[[ Excerpted data, beginning ]]

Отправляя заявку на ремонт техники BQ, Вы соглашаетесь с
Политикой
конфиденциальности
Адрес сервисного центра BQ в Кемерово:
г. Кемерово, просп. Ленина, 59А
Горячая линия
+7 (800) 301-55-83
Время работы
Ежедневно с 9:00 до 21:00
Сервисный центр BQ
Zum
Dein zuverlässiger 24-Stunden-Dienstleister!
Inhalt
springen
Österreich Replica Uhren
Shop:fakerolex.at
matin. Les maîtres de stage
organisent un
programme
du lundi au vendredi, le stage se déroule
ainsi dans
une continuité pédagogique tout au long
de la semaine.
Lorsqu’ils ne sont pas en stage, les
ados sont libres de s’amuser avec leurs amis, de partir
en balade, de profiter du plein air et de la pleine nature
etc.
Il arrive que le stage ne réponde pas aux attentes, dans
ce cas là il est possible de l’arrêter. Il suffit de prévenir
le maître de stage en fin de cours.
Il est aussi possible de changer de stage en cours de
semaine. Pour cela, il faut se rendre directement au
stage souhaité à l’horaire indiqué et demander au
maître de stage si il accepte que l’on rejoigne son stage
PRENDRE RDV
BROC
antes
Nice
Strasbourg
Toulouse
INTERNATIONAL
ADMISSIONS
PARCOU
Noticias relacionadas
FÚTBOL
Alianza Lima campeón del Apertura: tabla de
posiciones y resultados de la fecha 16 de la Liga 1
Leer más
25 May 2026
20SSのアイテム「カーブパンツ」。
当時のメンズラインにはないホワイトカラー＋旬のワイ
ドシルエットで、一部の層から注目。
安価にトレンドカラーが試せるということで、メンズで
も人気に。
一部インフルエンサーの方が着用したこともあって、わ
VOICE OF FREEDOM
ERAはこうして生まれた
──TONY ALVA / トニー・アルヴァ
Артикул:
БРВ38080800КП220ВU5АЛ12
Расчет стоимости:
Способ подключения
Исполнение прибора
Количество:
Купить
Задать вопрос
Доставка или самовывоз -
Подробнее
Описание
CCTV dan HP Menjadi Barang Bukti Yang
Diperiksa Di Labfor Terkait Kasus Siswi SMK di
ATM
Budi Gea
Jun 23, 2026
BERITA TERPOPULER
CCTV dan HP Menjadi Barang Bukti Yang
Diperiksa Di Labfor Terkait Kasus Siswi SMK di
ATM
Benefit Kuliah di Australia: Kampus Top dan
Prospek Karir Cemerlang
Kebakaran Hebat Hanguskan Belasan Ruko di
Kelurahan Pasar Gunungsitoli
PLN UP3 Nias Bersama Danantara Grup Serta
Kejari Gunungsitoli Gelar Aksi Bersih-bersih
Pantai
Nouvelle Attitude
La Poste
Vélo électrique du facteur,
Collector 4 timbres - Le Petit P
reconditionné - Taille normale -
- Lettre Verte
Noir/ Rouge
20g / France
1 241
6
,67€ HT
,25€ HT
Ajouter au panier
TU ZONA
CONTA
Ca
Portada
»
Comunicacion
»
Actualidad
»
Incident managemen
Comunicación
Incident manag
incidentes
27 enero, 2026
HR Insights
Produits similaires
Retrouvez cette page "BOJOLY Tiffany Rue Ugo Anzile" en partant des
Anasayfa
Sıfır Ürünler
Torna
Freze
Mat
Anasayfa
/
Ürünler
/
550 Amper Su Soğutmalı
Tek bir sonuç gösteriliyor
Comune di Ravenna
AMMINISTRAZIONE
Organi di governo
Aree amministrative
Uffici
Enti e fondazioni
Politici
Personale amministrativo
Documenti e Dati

[[ Excerpted data, end ]]

▶ **Task details**
A complete, exact copy of the entries is required.

▶ **Output below**
Отправляя заявку на ремонт техники BQ, Вы соглашаетесь с
Политикой
конфиденциальности
Адрес сервисного центра BQ в Кемерово:
г. Кемерово, просп. Ленина, 59А
Горячая линия
+7 (800) 301-55-83
Время работы
Ежедневно с 9:00 до 21:00
Сервисный центр BQ
Zum
Dein zuverlässiger 24-Stunden-Dienstleister!
Inhalt
springen
Österreich Replica Uhren
Shop:fakerolex.at
matin. Les maîtres de stage
organisent un
programme
du lundi au vendredi, le stage se déroule
ainsi dans
une continuité pédagogique tout au long
de la semaine.
Lorsqu’ils ne sont pas en stage, les
ados sont libres de s’amuser avec leurs amis, de partir
en balade, de profiter du plein air et de la pleine nature
etc.
Il arrive que le stage ne réponde pas aux attentes, dans
ce cas là il est possible de l’arrêter. Il suffit de prévenir
le maître de stage en fin de cours.
Il est aussi possible de changer de stage en cours de
semaine. Pour cela, il faut se rendre directement au
stage souhaité à l’horaire indiqué et demander au
maître de stage si il accepte que l’on rejoigne son stage
PRENDRE RDV
BROC
antes
Nice
Strasbourg
Toulouse
INTERNATIONAL
ADMISSIONS
PARCOU
Noticias relacionadas
FÚTBOL
Alianza Lima campeón del Apertura: tabla de
posiciones y resultados de la fecha 16 de la Liga 1
Leer más
25 May 2026
20SSのアイテム「カーブパンツ」。
当時のメンズラインにはないホワイトカラー＋旬のワイ
ドシルエットで、一部の層から注目。
安価にトレンドカラーが試せるということで、メンズで
も人気に。
一部インフルエンサーの方が着用したこともあって、わ
VOICE OF FREEDOM
ERAはこうして生まれた
──TONY ALVA / トニー・アルヴァ
Артикул:
БРВ38080800КП220ВU5АЛ12
Расчет стоимости:
Способ подключения
Исполнение прибора
Количество:
Купить
Задать вопрос
Доставка или самовывоз -
Подробнее
Описание
CCTV dan HP Menjadi Barang Bukti Yang
Diperiksa Di Labfor Terkait Kasus Siswi SMK di
ATM
Budi Gea
Jun 23, 2026
BERITA TERPOPULER
CCTV dan HP Menjadi Barang Bukti Yang
Diperiksa Di Labfor Terkait Kasus Siswi SMK di
ATM
Benefit Kuliah di Australia: Kampus Top dan
Prospek Karir Cemerlang
Kebakaran Hebat Hanguskan Belasan Ruko di
Kelurahan Pasar Gunungsitoli
PLN UP3 Nias Bersama Danantara Grup Serta
Kejari Gunungsitoli Gelar Aksi Bersih-bersih
Pantai
Nouvelle Attitude
La Poste
Vélo électrique du facteur,
Collector 4 timbres - Le Petit P
reconditionné - Taille normale -
- Lettre Verte
Noir/ Rouge
20g / France
1 241
6
,67€ HT
,25€ HT
Ajouter au panier
TU ZONA
CONTA
Ca
Portada
»
Comunicacion
»
Actualidad
»
Incident managemen
Comunicación
Incident manag
incidentes
27 enero, 2026
HR Insights
Produits similaires
Retrouvez cette page "BOJOLY Tiffany Rue Ugo Anzile" en partant des
Anasayfa
Sıfır Ürünler
Torna
Freze
Mat
Anasayfa
/
Ürünler
/
550 Amper Su Soğutmalı
Tek bir sonuç gösteriliyor
Comune di Ravenna
AMMINISTRAZIONE
Organi di governo
Aree amministrative
Uffici
Enti e fondazioni
Politici
Personale amministrativo
Documenti e Dati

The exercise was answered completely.